Fikir üreten insanlar arasında en büyük nüfuza biz sanatçılar sahibiz. Bizim mesleğimiz insanlara öğretmenlik yapmaktır... Sanatın anlamına olan bu inanç bir dindi ve ben de bu dinin papazlarından biriydim. Bu dinin papazlarından biri olmak eğlenceli ve kârlı bir şeydi. Epeyce bir süre bu inancın içerisinde şüphe duymadan yaşadım. Ama bu hayatın ikinci, daha çok üçüncü yılında bu dinin yanılmazlığından şüphe duymaya başladım ve araştırmaya giriştim... Ve şuna ikna oldum ki, bu dine mensup olan bütün papazlar, yani yazarlar ahlaksız kimselerdi ve çoğu eski sefih ve askerlik hayatımda tanıdıklarımdan çok daha aşağılık, kötü, değersiz kişilikte insanlardı. Ama sadece çok kutsal kişilerde ya da kutsallığın ne demek olduğunu bilmeyen insanlarda rastlanabilecek bir şekilde, kendilerine güvenleri ve kendilerinden memnun bir halleri vardı. Bu insanlardan tiksinmeye başladım ve bu inancın sahtekarlıktan başka bir şey olmadığını anladım...

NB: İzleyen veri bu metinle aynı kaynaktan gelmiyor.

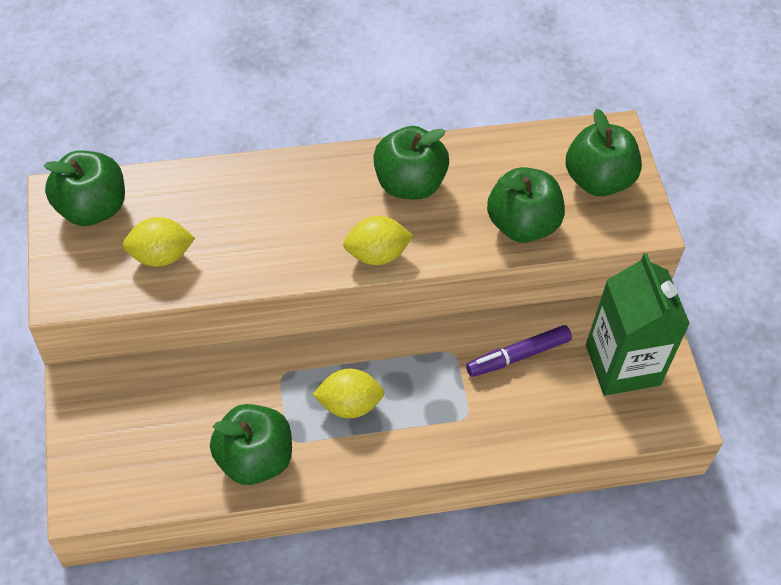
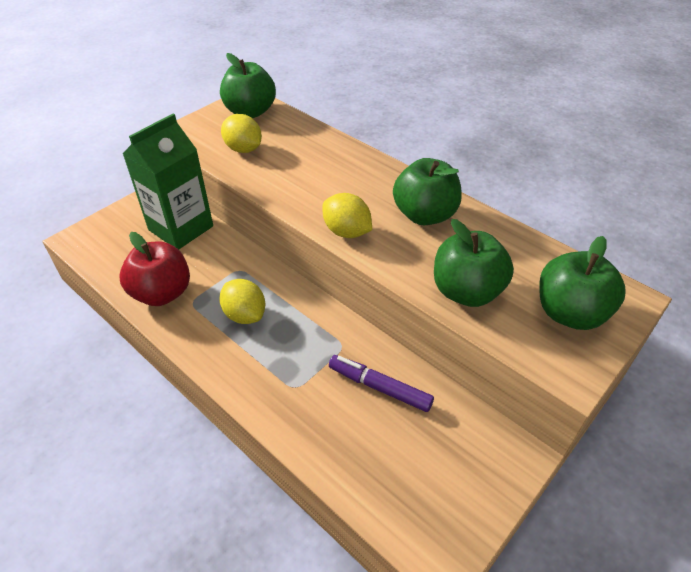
camera: 55 degrees right, 10 degrees down
green apple [210,404,292,485] -> red apple [120,232,190,306]
green carton [586,253,690,396] -> green carton moved to [123,114,213,250]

Bu insanlarla kurduğum yakınlıktan yeni kötü huylar, anormal derecede büyük bir kibir ve ne öğrettiğimi bilmesem de insanlara öğretmenlik yapmanın benim mesleğim olduğuna dair delice bir özgüven edinmiştim.

O zamanları, kendimin ve o insanların halet-i ruhiyelerini hatırlamak –gerçi o insanlardan bugün binlerce var– korkunç, üzücü ve gülünç bir şey ve bende insanın bir tımarhanede hissedebileceği türden duygular uyandırıyor...

Gerçekte bizi en çok ilgilendiren konu, mümkün olan en çok parayı ve övgüyü almaktı... Şu an apaçık görebiliyorum ki bütün bu olanların bir tımarhanedekinden hiçbir farkı yokmuş ama o zamanlar bunu sadece belli belirsiz sorguluyordum ve bütün deliler gibi ben de kendim dışındaki herkese deli diyordum.

1882 

Lev Tolstoy, İtiraflarım, çev. Aycan Özipek (İstanbul: Dorlion, 2019) s. 16-18.